==== Working data

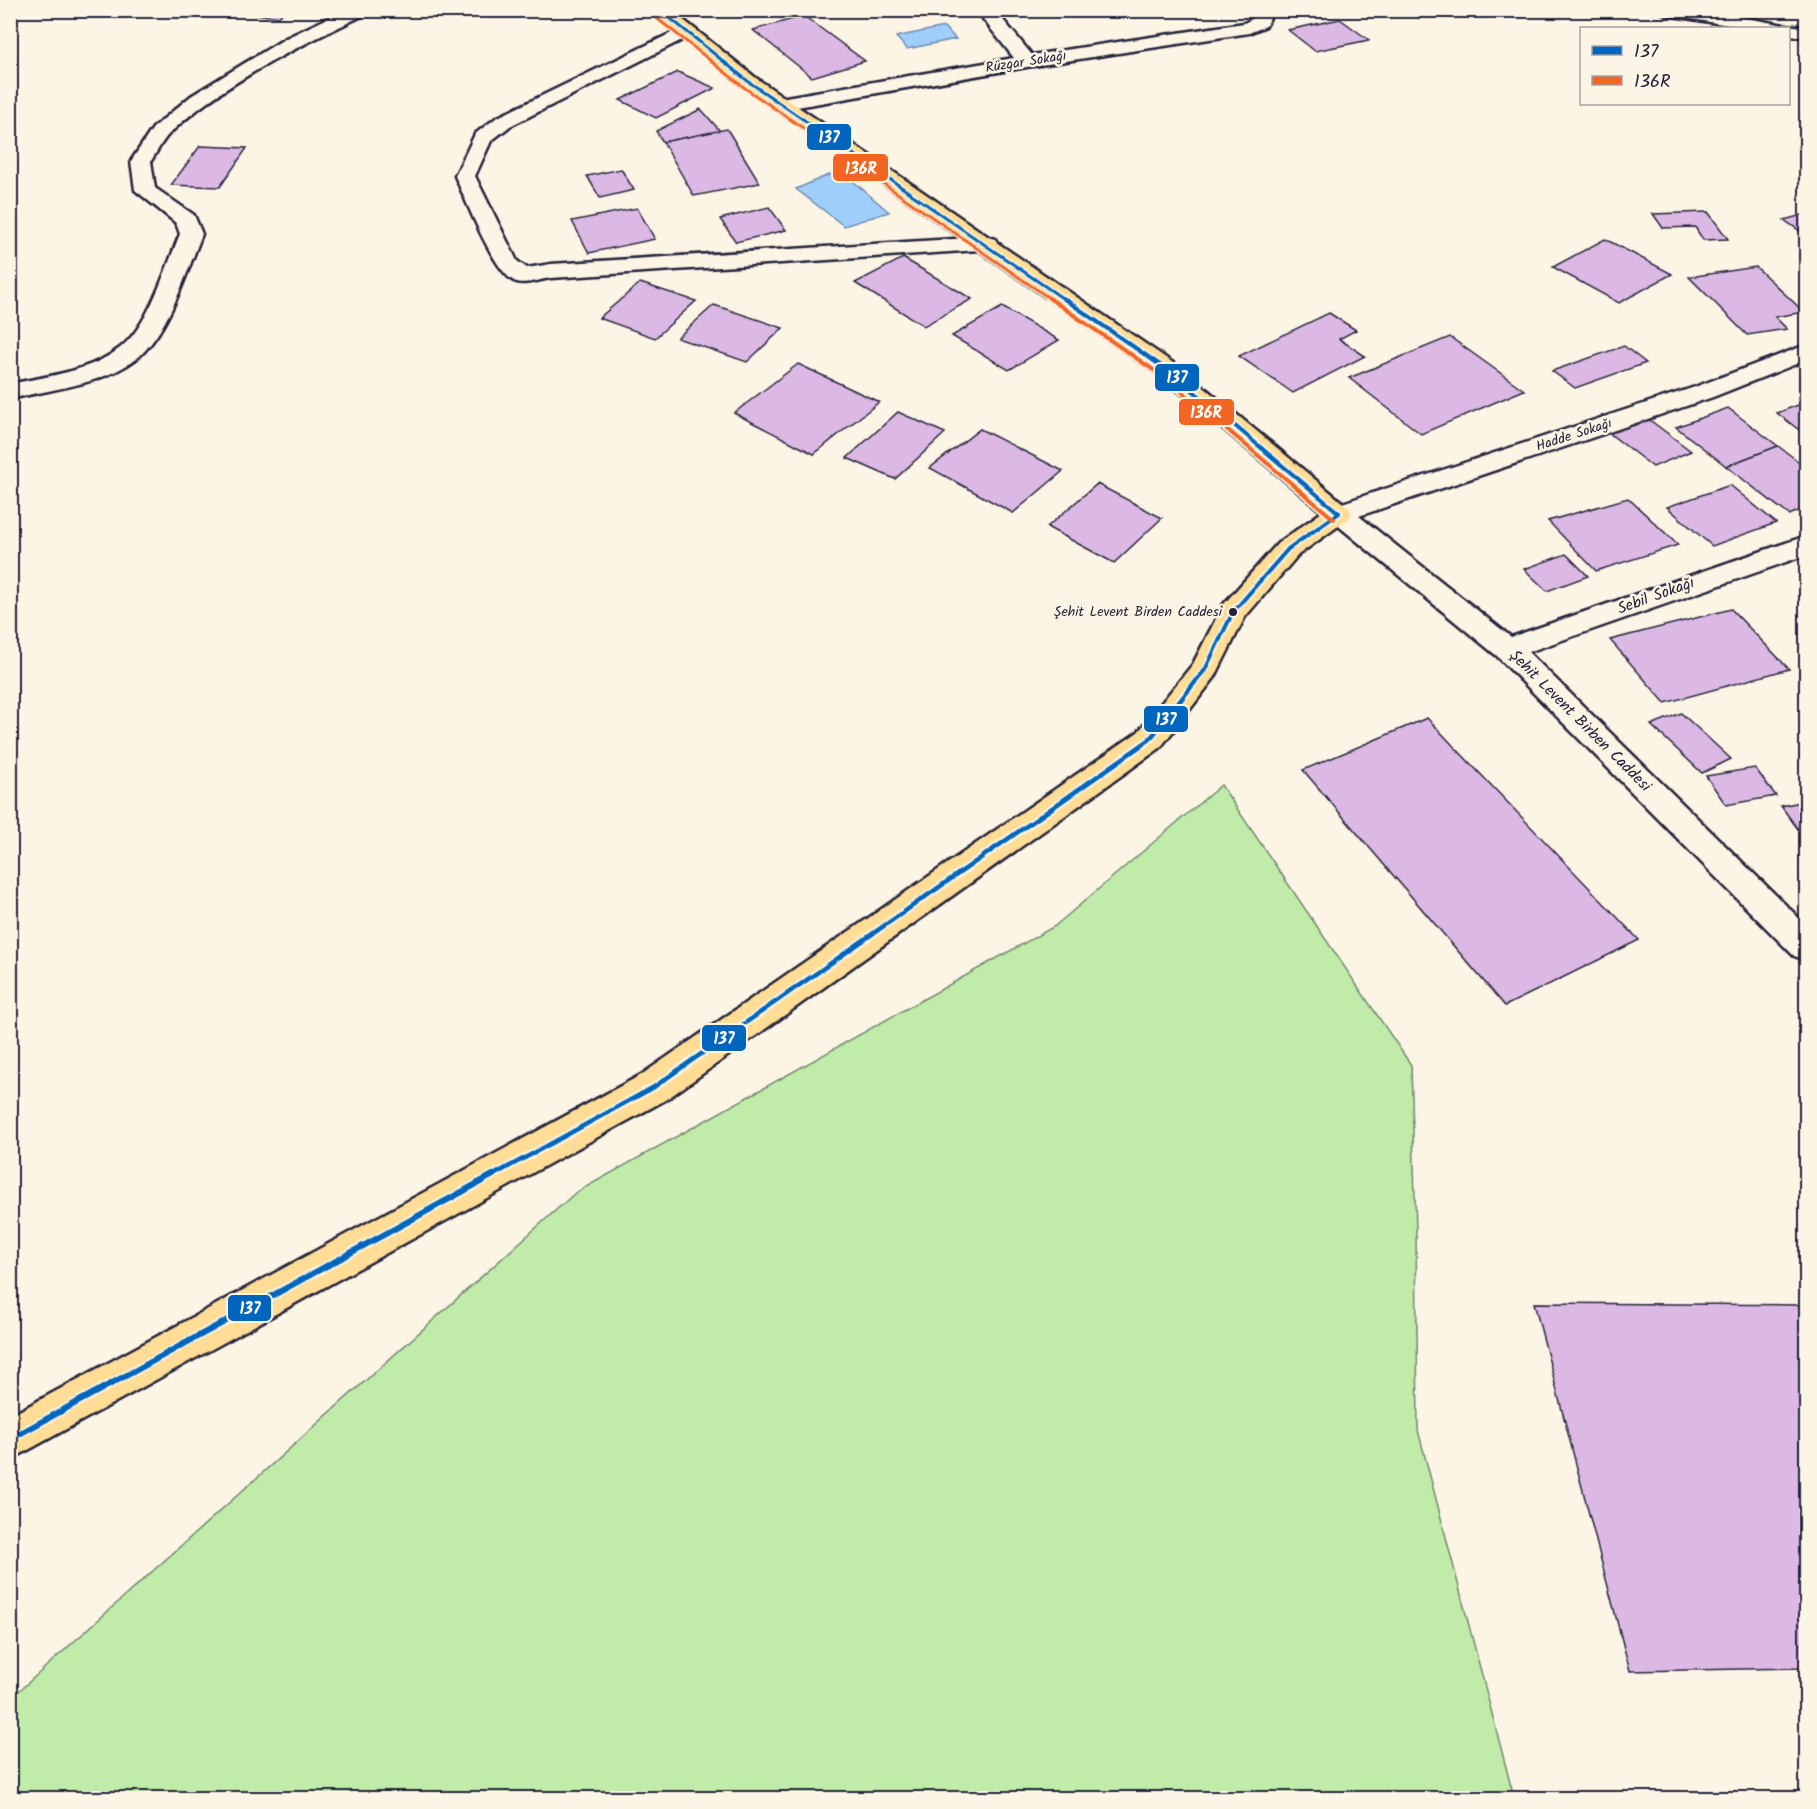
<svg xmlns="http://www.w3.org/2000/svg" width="1817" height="1809" font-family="Kalam,sans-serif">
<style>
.green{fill:#c0eba8;stroke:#718672;stroke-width:1.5}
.water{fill:#a0cefb;stroke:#6e89ae;stroke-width:1.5}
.building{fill:#dcb9e4;stroke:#22223b;stroke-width:1.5}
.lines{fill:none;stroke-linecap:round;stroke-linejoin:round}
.minor-casing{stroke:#22223b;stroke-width:5}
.major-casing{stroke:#22223b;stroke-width:5}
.minor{fill:#fcf5e5;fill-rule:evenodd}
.major{fill:#ffdd96;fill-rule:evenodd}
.bus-1-far3-casing{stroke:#fcf5e5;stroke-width:6}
.bus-1-far2-casing{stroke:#fcf5e5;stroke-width:8}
.bus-1-far1-casing{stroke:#fcf5e5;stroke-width:9}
.bus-1-casing{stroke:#fcf5e5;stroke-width:10}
.bus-2-far1-casing{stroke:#fcf5e5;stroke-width:6}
.bus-2-casing{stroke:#fcf5e5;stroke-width:8}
.bus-1-far3{stroke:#0065bd;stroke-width:3}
.bus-1-far2{stroke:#0065bd;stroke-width:4}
.bus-1-far1{stroke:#0065bd;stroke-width:4.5}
.bus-1{stroke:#0065bd;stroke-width:6}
.bus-2-far1{stroke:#f26522;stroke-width:3}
.bus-2{stroke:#f26522;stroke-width:4}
.bus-dot{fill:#22223b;stroke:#fcf5e5;stroke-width:2}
.labels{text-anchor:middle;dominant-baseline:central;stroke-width:5;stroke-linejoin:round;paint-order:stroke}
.far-street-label{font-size:14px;fill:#22223b;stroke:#fcf5e5}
.bus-label{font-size:14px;fill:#22223b;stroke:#fcf5e5;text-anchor:end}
.street-label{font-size:16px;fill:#22223b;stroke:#fcf5e5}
.line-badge{stroke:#fcf5e5;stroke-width:2}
.badge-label{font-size:16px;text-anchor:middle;font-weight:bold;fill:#fff}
</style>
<rect width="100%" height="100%" fill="#fcf5e5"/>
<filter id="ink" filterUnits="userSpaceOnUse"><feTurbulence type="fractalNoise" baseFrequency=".0167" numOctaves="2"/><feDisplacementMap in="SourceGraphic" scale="12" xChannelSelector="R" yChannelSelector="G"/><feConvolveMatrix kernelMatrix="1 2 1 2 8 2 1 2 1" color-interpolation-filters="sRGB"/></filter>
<g filter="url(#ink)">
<path class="green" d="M1221,785L1411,1065L1416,1231L1418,1430L1514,1798H11V1698L575,1193L1055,926Z"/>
<g class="water">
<path d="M944,27L956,39L907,49L896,37Z"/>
<path d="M840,170L889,212L844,226L796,189Z"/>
</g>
<g class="building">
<path d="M223,10H285L279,17Z"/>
<path d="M804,16L865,61L812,77L753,30Z"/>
<path d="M1340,19L1369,40L1315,51L1288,30Z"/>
<path d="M678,72L715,88L656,118L620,100Z"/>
<path d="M701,109L720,131L663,142L656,131Z"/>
<path d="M727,129L760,183L694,196L663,142Z"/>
<path d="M200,146L247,148L220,187L171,185Z"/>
<path d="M621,169L634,190L600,198L587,176Z"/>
<path d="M769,207L786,230L736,242L720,219Z"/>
<path d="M637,208L655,239L589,253L572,221Z"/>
<path d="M1708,212L1728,239L1703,240L1695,227L1663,228L1653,214Z"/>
<path d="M1806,214V235L1784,220Z"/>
<path d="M1605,239L1672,274L1619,303L1553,267Z"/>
<path d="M903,258L972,299L924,326L855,283Z"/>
<path d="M1756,267L1804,312L1775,317L1787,329L1747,335L1689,277Z"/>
<path d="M640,283L696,301L655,338L599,318Z"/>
<path d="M714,305L783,328L747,362L677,338Z"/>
<path d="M1002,307L1059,340L1009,370L952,336Z"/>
<path d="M1329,313L1356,330L1339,339L1365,356L1293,393L1239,356Z"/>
<path d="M1450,337L1524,390L1421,434L1349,378Z"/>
<path d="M1624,346L1646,363L1575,388L1552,371Z"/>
<path d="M798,364L879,402L814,454L734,413Z"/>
<path d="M1806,402V432L1803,433L1777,413Z"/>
<path d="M1728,408L1778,446L1726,466L1676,427Z"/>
<path d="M898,412L945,433L895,479L847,458Z"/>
<path d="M1643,415L1691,451L1653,467L1605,430Z"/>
<path d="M980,429L1063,471L1013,513L930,468Z"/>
<path d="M1778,446L1806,467V508L1789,515L1726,466Z"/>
<path d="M1097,484L1162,518L1114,563L1047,527Z"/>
<path d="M1730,485L1776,523L1712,546L1667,507Z"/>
<path d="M1628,498L1678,545L1596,571L1548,521Z"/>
<path d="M1566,554L1588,576L1547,591L1524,569Z"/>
<path d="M1731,609L1789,669L1665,703L1610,640Z"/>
<path d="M1681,713L1731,759L1702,773L1651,725Z"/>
<path d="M1427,718L1639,940L1505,1006L1303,770Z"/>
<path d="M1755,768L1776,796L1726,805L1706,776Z"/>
<path d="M1806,801V840L1781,806Z"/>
<path d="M1534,1303L1806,1305V1668L1630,1671Z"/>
</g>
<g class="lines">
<defs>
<g id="minor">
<path d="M345,10H369L366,14C301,45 222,83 169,134C162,141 157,152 151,161L155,188L194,215L202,234C187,271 168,334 136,359C102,385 51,389 10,399V384C47,376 90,372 120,348C149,326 166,267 180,234L176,223L135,190L131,161L153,128L191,96L286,38Z"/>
<path d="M976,10H995L1032,55L1244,23L1252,19L1254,14L1251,10H1270L1272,14L1266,26L1249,33L1027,67L780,110L773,108L770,104L773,100L780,98L1014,58Z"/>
<path d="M1658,10H1703L1784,25L1806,27V37L1788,36V28H1747L1667,15Z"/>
<path d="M684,27L690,28L693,32L690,36L510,126L491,141L475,176L517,261L527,268L551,264L987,237L995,239L998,244L995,249L551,278C541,279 524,286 514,281C493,270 466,200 455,176L475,134L496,118Z"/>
<path d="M1806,345V360L1713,397L1359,516L1511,637L1806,536V555L1528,652L1806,925V960L1794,956L1497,656L1330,519L1326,513L1330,507L1695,387Z"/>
</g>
<path id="major" d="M650,10H671L756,78L1182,369L1348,507L1352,513L1348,519L1298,555L1245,617L1215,677L1160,748L667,1099L10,1460V1416L641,1075L1138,732L1193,664L1223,605L1278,543L1322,512L1164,379L742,86Z"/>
</defs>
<use href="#minor" class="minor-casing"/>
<use href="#major" class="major-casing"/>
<use href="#minor" class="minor"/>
<use href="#major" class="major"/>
<defs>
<path id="bus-1-far3" d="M660,10L749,82L1065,300"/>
<g id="bus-1-far2">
<path d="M1063,298L1173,374L1339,513"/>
<path d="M1194,683L1205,670L1233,612L1288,549L1339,513"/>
</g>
<path id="bus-1-far1" d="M490,1177L654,1087L1149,740L1195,682"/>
<path id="bus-1" d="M10,1439L493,1175"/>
<path id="bus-2-far1" d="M654,16L745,88L1052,300"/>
<path id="bus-2" d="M1049,298L1168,380L1334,519"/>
</defs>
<use href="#bus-1-far3" class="bus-1-far3-casing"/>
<use href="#bus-1-far2" class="bus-1-far2-casing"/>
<use href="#bus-1-far1" class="bus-1-far1-casing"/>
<use href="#bus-1" class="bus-1-casing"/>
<use href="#bus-2-far1" class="bus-2-far1-casing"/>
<use href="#bus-2" class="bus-2-casing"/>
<use href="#bus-1-far3" class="bus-1-far3"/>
<use href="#bus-1-far2" class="bus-1-far2"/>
<use href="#bus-1-far1" class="bus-1-far1"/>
<use href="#bus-1" class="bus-1"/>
<use href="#bus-2-far1" class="bus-2-far1"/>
<use href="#bus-2" class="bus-2"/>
</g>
</g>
<circle class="bus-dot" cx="1233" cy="612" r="5"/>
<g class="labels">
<g class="far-street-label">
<text transform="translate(1026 62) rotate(-9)">Rüzgar Sokağı</text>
<text transform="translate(1574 435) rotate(-18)">Hadde Sokağı</text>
</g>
<g class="bus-label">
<text x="1222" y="612">Şehit Levent Birden Caddesi</text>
</g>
<g class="street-label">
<text transform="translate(1656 596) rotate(-20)">Sebil Sokağı</text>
<text transform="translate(1580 721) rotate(45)">Şehit Levent Birben Caddesi</text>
</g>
</g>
<g class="line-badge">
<rect x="806" y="123" width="46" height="28" rx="6" fill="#0065bd"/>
<rect x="832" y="153" width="57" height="29" rx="6" fill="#f26522"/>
<rect x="1154" y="363" width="46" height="29" rx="6" fill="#0065bd"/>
<rect x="1178" y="398" width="57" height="28" rx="6" fill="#f26522"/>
<rect x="1143" y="705" width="46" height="28" rx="6" fill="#0065bd"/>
<rect x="701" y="1024" width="46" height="28" rx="6" fill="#0065bd"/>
<rect x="227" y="1294" width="45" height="28" rx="6" fill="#0065bd"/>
</g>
<g class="badge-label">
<text x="829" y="143">137</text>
<text x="861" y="174">136R</text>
<text x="1177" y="383">137</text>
<text x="1206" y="418">136R</text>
<text x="1166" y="725">137</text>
<text x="724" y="1044">137</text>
<text x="250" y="1314">137</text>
</g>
<rect width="1817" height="1809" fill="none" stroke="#fcf5e5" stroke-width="36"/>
<rect x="18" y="18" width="1781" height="1773" fill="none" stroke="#22223b" stroke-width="2" filter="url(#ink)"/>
<rect x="1580" y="27" width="210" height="78" fill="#fcf5e5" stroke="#a5a1a1" stroke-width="1.5"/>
<rect x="1592" y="46" width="30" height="9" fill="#0065bd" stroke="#a5a1a1" stroke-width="1.5"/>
<text x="1634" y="57" font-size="18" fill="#22223b">137</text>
<rect x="1592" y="76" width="30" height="9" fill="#f26522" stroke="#a5a1a1" stroke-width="1.5"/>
<text x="1634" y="87" font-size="18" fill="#22223b">136R</text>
</svg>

========

[Brief]
Whenever "evenodd" occurs in a line of the entries, copy that line.

[Task answer]
.minor{fill:#fcf5e5;fill-rule:evenodd}
.major{fill:#ffdd96;fill-rule:evenodd}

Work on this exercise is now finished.